Prentice was also fully supportive of the political motivation behind the event, and drew parallels between Eagle gold mine and other abandoned, toxic Yukon mine sites like Faro and Wolverine.

"We can't just sit by and allow companies to privatize profit but hand us the bag when it comes to paying for the clean-up."

Calls for a ban on heap leaching

Chief Nicole Tom is very clear about the message she wanted the event to send.

"We want heap leaching banned," she said. "There are other processes to extract gold, we don't need to be archaic anymore."

Heap leaching is a low-cost process of extracting gold that requires cyanide to be sprayed over a pile of ore, typically in the open-air.

Yukon environmental non-profits such as the Canadian Parks and Wilderness Society (CPAWS) and the Yukon Conservation Society were present at the event to educate attendees on heap leaching.

A number of concert-goers signed a petition to ban heap leaching in the Yukon altogether.

Elder and councillor Shirley Bellmore was also in attendance to support that cause.
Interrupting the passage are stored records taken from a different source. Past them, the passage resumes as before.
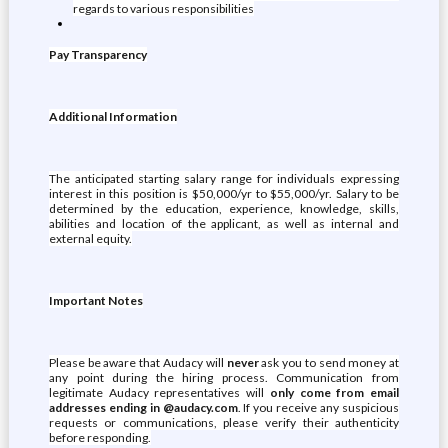
regards to various responsibilities
Pay Transparency
Additional Information
The anticipated starting salary range for individuals expressing
interest in this position is $50,000/yr to $55,000/yr. Salary to be
determined by the education, experience, knowledge, skills,
abilities and location of the applicant, as well as internal and
external equity.
Important Notes
Please be aware that Audacy will
never
ask you to send money at
any point during the hiring process. Communication from
legitimate Audacy representatives will
only come from email
addresses ending in @audacy.com
. If you receive any suspicious
requests or communications, please verify their authenticity
before responding.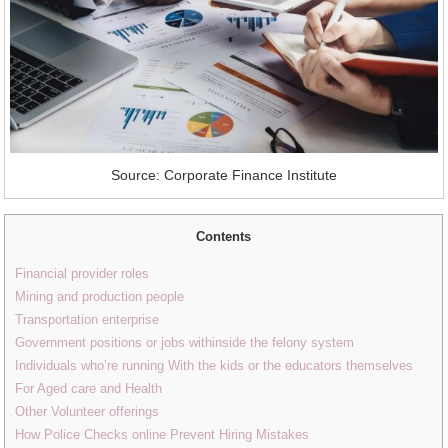
Source: Corporate Finance Institute
Contents
Financial provider roles
Mining and production people
Transportation enterprise
Government positions or jobs withinside the felony system
Individuals who’re running With the kids or the educators themselves
For Aged care and Health
Other Volunteer offerings
How Police Checks online Prevent Hiring Mistakes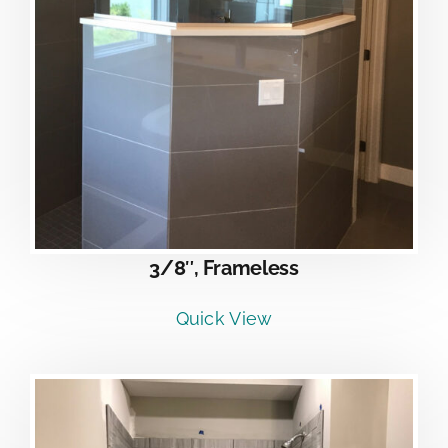
3/8″, Frameless
Quick View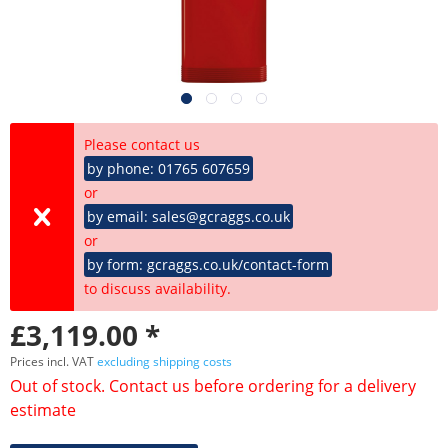
Please contact us
by phone: 01765 607659
or
by email: sales@gcraggs.co.uk
or
by form: gcraggs.co.uk/contact-form
to discuss availability.
£3,119.00 *
Prices incl. VAT
excluding shipping costs
Out of stock. Contact us before ordering for a delivery
estimate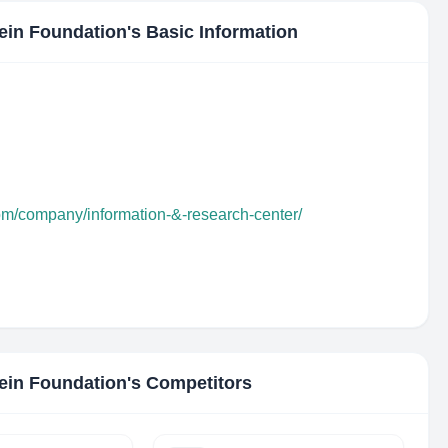
ein Foundation
's Basic Information
com/company/information-&-research-center/
ein Foundation
's Competitors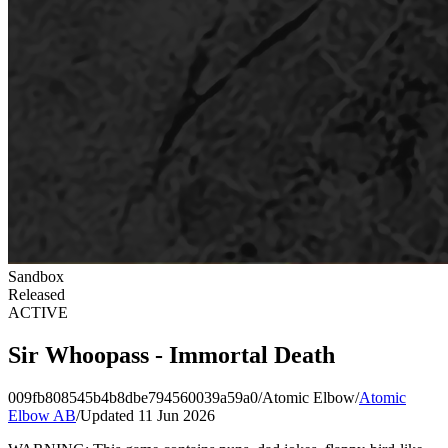
Sandbox
Released
ACTIVE
Sir Whoopass - Immortal Death
009fb808545b4b8dbe794560039a59a0
/
Atomic Elbow
/
Atomic
Elbow AB
/
Updated 11 Jun 2026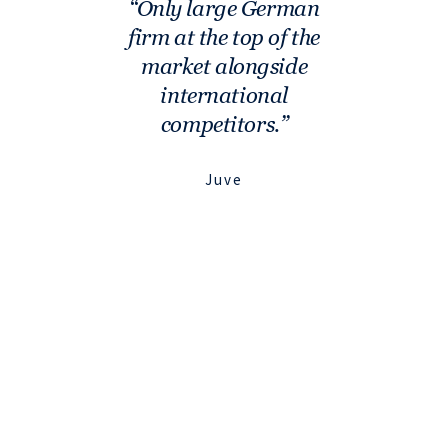
Only large German
firm at the top of the
market alongside
international
competitors.
Juve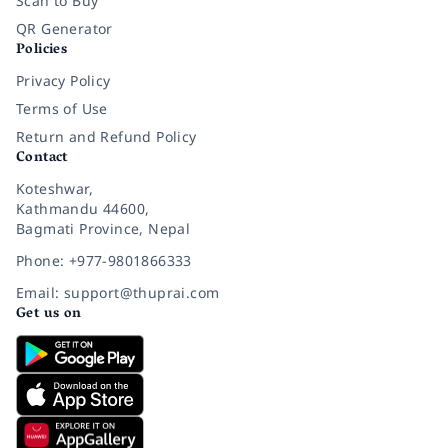
Scan to Buy
QR Generator
Policies
Privacy Policy
Terms of Use
Return and Refund Policy
Contact
Koteshwar,
Kathmandu 44600,
Bagmati Province, Nepal
Phone: +977-9801866333
Email: support@thuprai.com
Get us on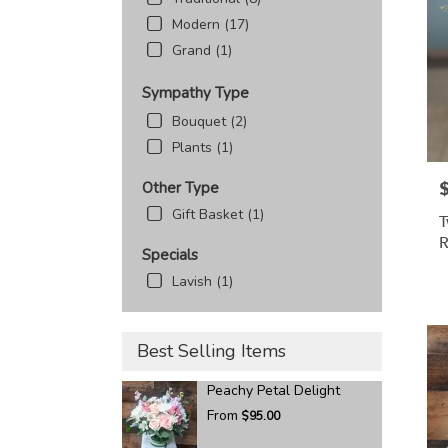
Modern (17)
Grand (1)
Sympathy Type
Bouquet (2)
Plants (1)
P
Other Type
Gift Basket (1)
T
R
Specials
Lavish (1)
Best Selling Items
Peachy Petal Delight
From
$95.00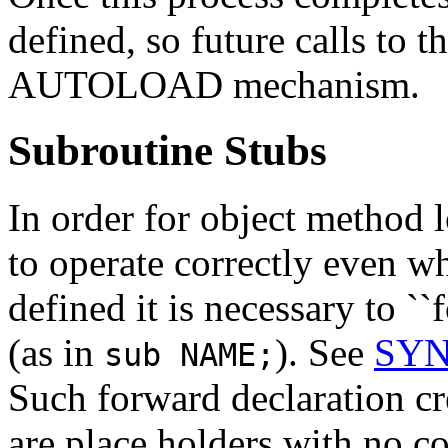
defined, so future calls to t
AUTOLOAD mechanism.
Subroutine Stubs
In order for object method
to operate correctly even 
defined it is necessary to `
(as in
). See
SYNO
sub NAME;
Such forward declaration cre
are place holders with no c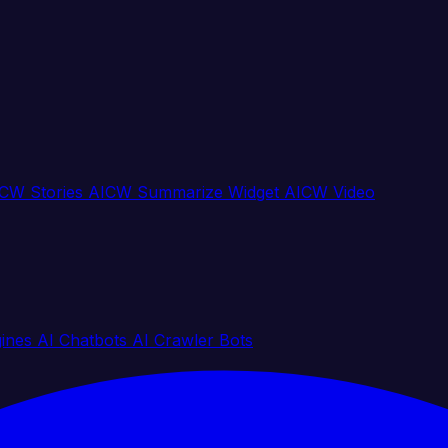
CW Stories
AICW Summarize Widget
AICW Video
gines
AI Chatbots
AI Crawler Bots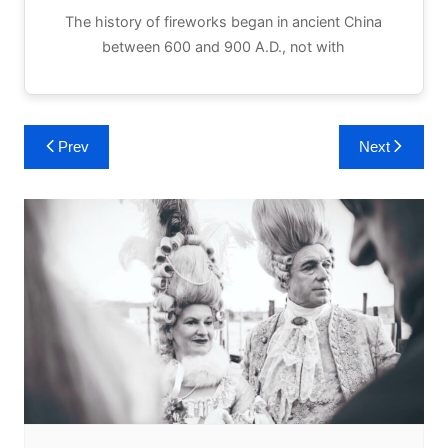
The history of fireworks began in ancient China
between 600 and 900 A.D., not with
Post
Prev
Next
navigation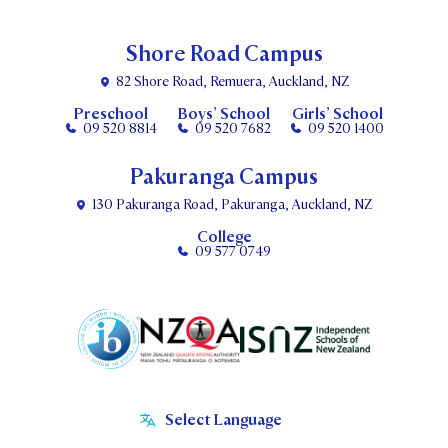
Shore Road Campus
82 Shore Road, Remuera, Auckland, NZ
Preschool
Boys’ School
Girls’ School
09 520 8814
09 520 7682
09 520 1400
Pakuranga Campus
130 Pakuranga Road, Pakuranga, Auckland, NZ
College
09 577 0749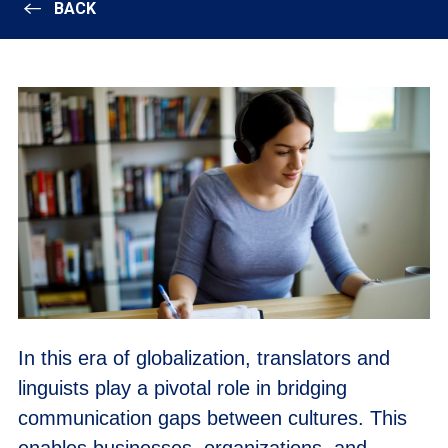
BACK
In this era of globalization, translators and
linguists play a pivotal role in bridging
communication gaps between cultures. This
enables businesses, organizations, and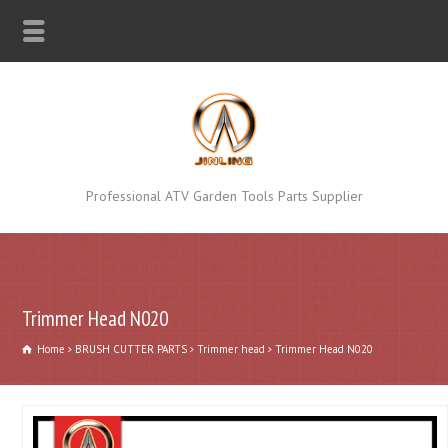
Professional ATV Garden Tools Parts Supplier
Trimmer Head N020
Home
BRUSH CUTTER PARTS
Trimmer head
Trimmer Head N020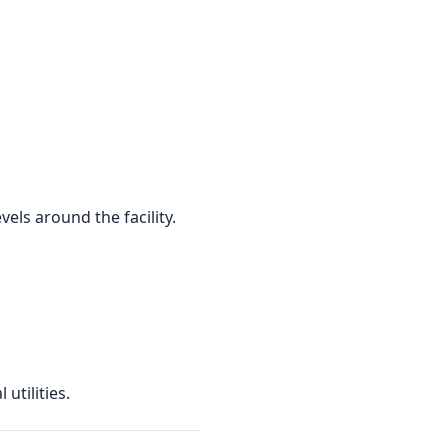
els around the facility.
utilities.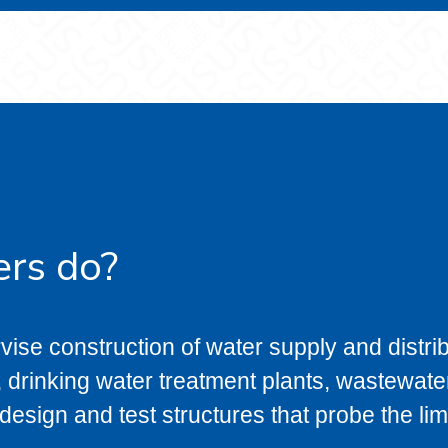
ers do?
vise construction of water supply and distri
 drinking water treatment plants, wastewater
esign and test structures that probe the limi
She said she's glad to see youth taking notice of "the serious things happening to our lands."

"If you look ahead seven generations, all that cyanide is eventually going to go into the Yukon River and we've been fighting for our salmon to come back," she said. "It affects the whole Yukon.

"We still need economic development, but they need to find a better way of taking the gold out of the rocks. There's got to be a better way."